Abstract

OBJECTIVE:

Amplification of the epidermal growth factor receptor (EGFR) is a common event in the molecular pathogenesis of high-grade astrocytic tumors, occurring in 50% of glioblastoma multiforme (GBM) cases. A subset of GBMs also express a constitutively phosphorylated truncated receptor (EGFRvlll). Expression of transfected EGFRvlll in cells has been reported to activate the Ras-mitogen-activated protein kinase pathway and to provide a growth advantage. Novel therapeutic agents targeting signal transduction pathways are entering early clinical trials; determination of which GBMs express EGFRvlll might help identify patients who might benefit from these biological agents.

METHODS:

A cohort of 15 flash-frozen surgical specimens (12 GBMs, 2 gliosarcomas, and 1 adult low-grade glioma) were evaluated for EGFR and EGFRvlll expression and for EGFR activation status using immunohistochemical (IHC) analysis, Western blotting, and reverse transcription-polymerase chain reaction assays. Levels of activated Ras-guanosine triphosphate were measured using a nonradioactive luciferase-based technique. Mitogen- activated protein kinase activation was determined using a myelin basic protein assay.

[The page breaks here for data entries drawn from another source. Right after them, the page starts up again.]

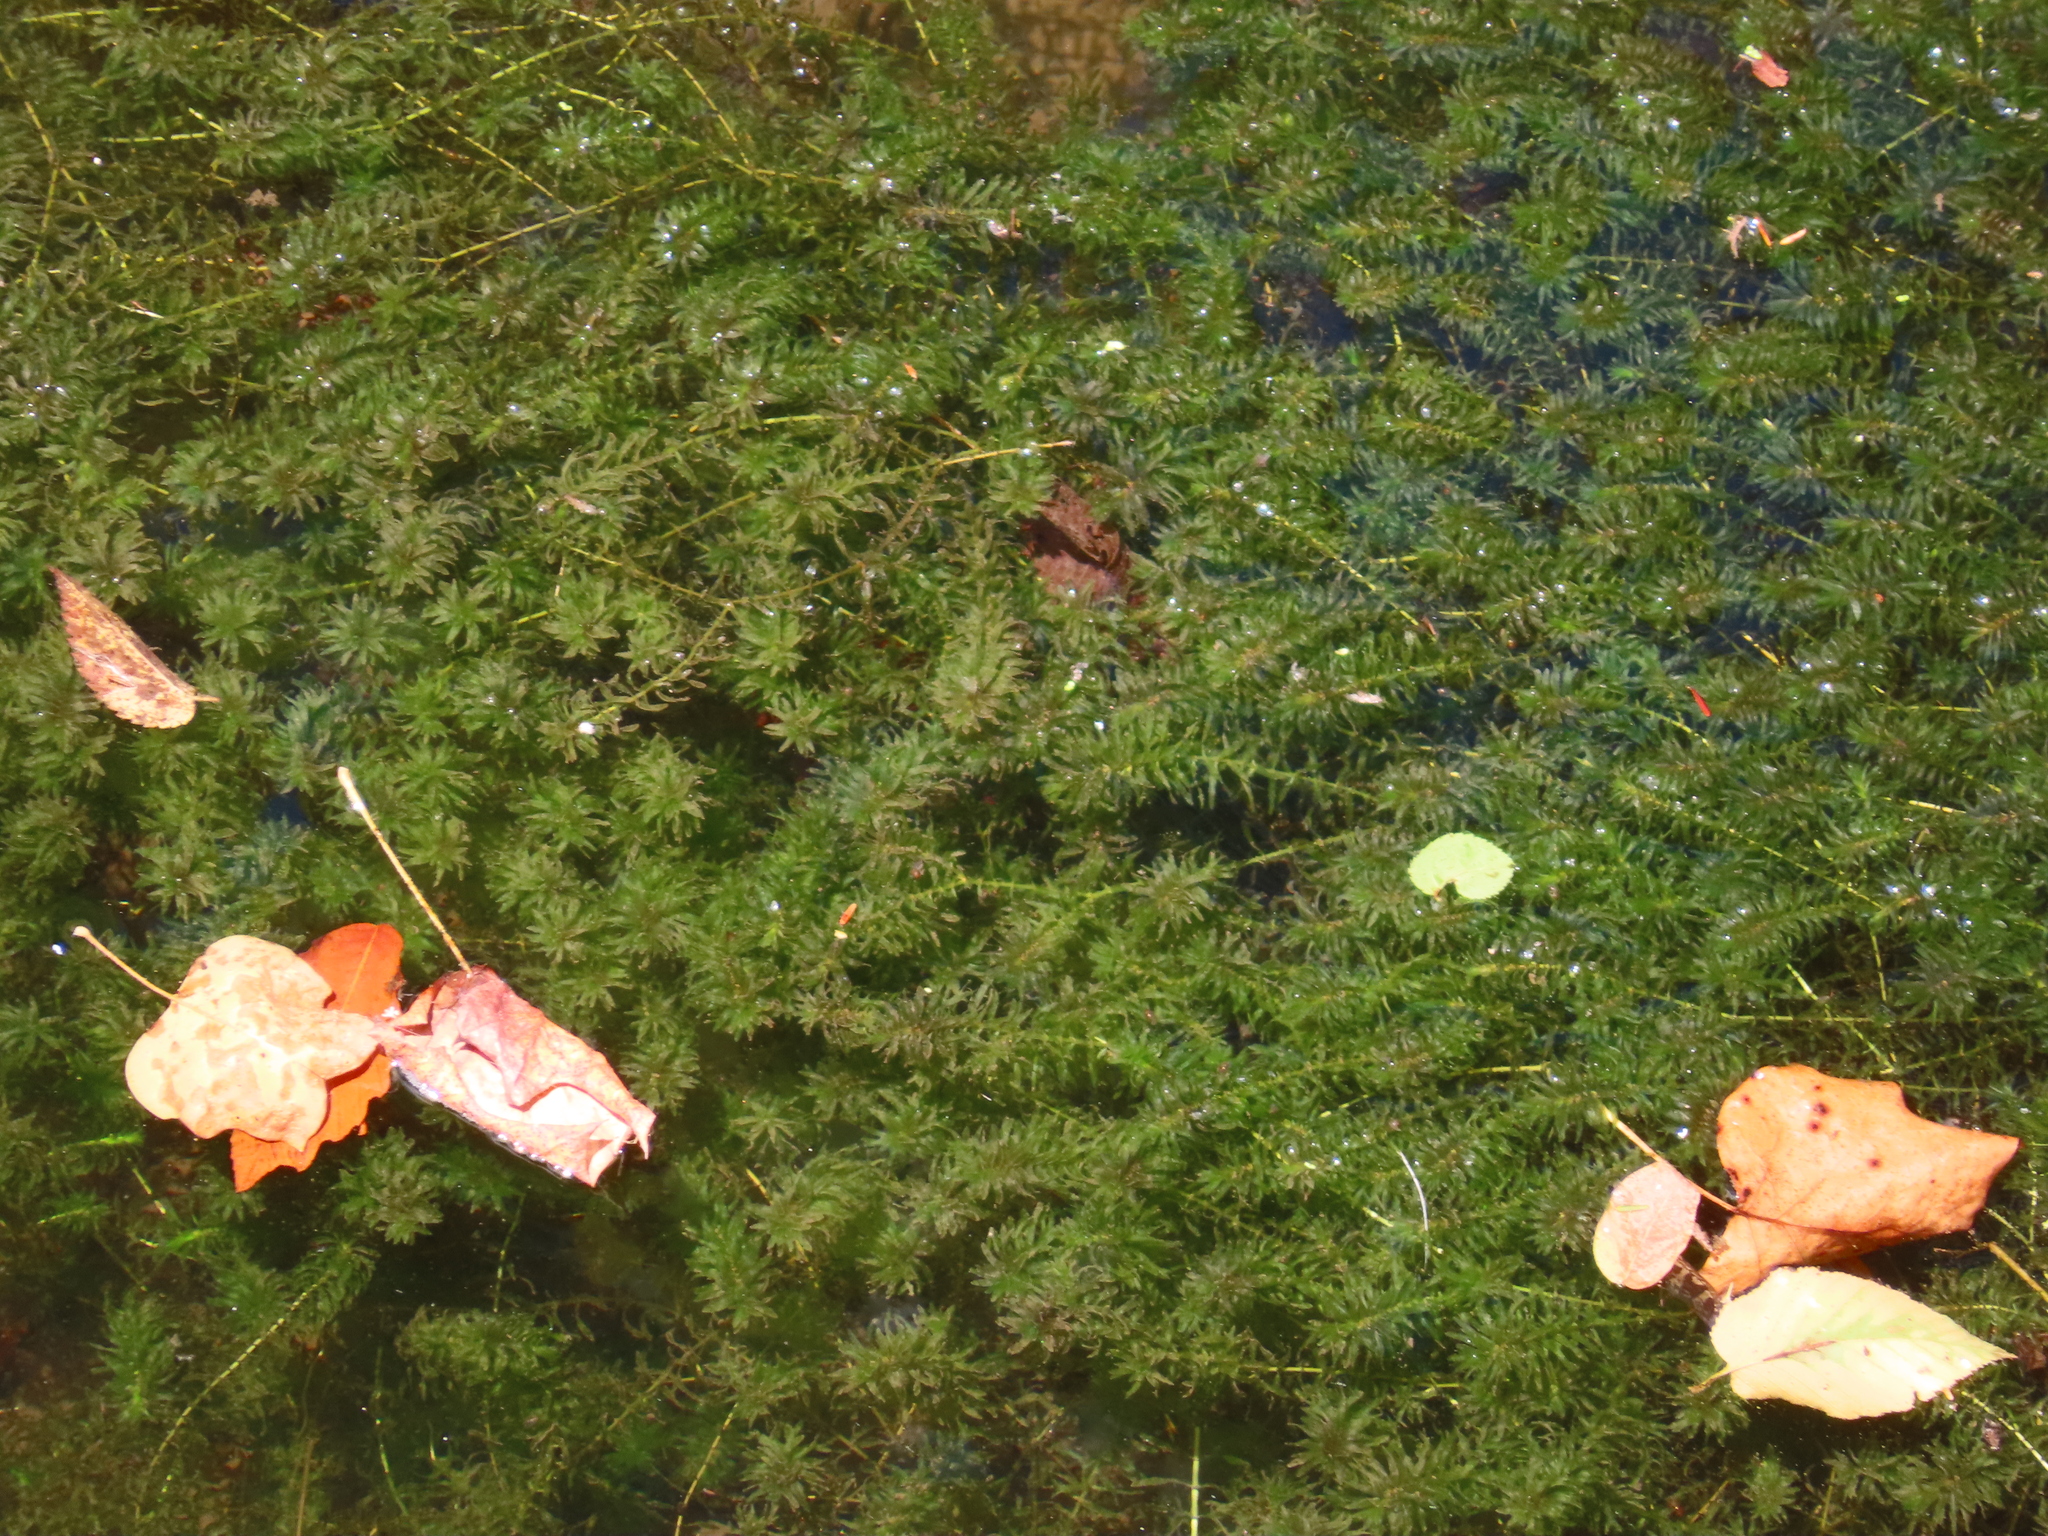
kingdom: Plantae
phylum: Tracheophyta
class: Liliopsida
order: Alismatales
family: Hydrocharitaceae
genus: Hydrilla
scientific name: Hydrilla verticillata
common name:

IHC analysis was performed on paraffin-embedded, formalin-fixed, pathological specimens. Normal control samples included white matter specimens distal to tumors (n = 5), a sample obtained during a lobectomy for treatment of epilepsy (n = 1), and cultured fetal human astrocytes (n = 1).

RESULTS:

We demonstrated higher levels of activated Ras and mitogen-activated protein kinase in GBM specimens, compared with normal brain tissue or the low-grade glioma. There was a very good correlation between results obtained using specialized molecular techniques and those obtained using routine IHC techniques. Screening for EGFRvlll expression may be of prognostic importance, because patients with EGFRvlll-positive tumors exhibited shorter life expectancies (mean survival time for patients with EGFRvlll-positive tumors, 4.5 ± 0.6 mo; mean survival time for patients with EGFRvlll-negative tumors, 11.2 ± 0.9 mo).

CONCLUSION:

We demonstrated that routine IHC techniques using commercially available antibodies are capable of identifying which GBM specimens express EGFRvlll and whether the EGFRs are activated. Such a molecular classification of GBMs might allow us to determine which patients might benefit from biologically targeted therapies. In addition, characterization of specimens with respect to their EGFRvlll status seems to be of prognostic value.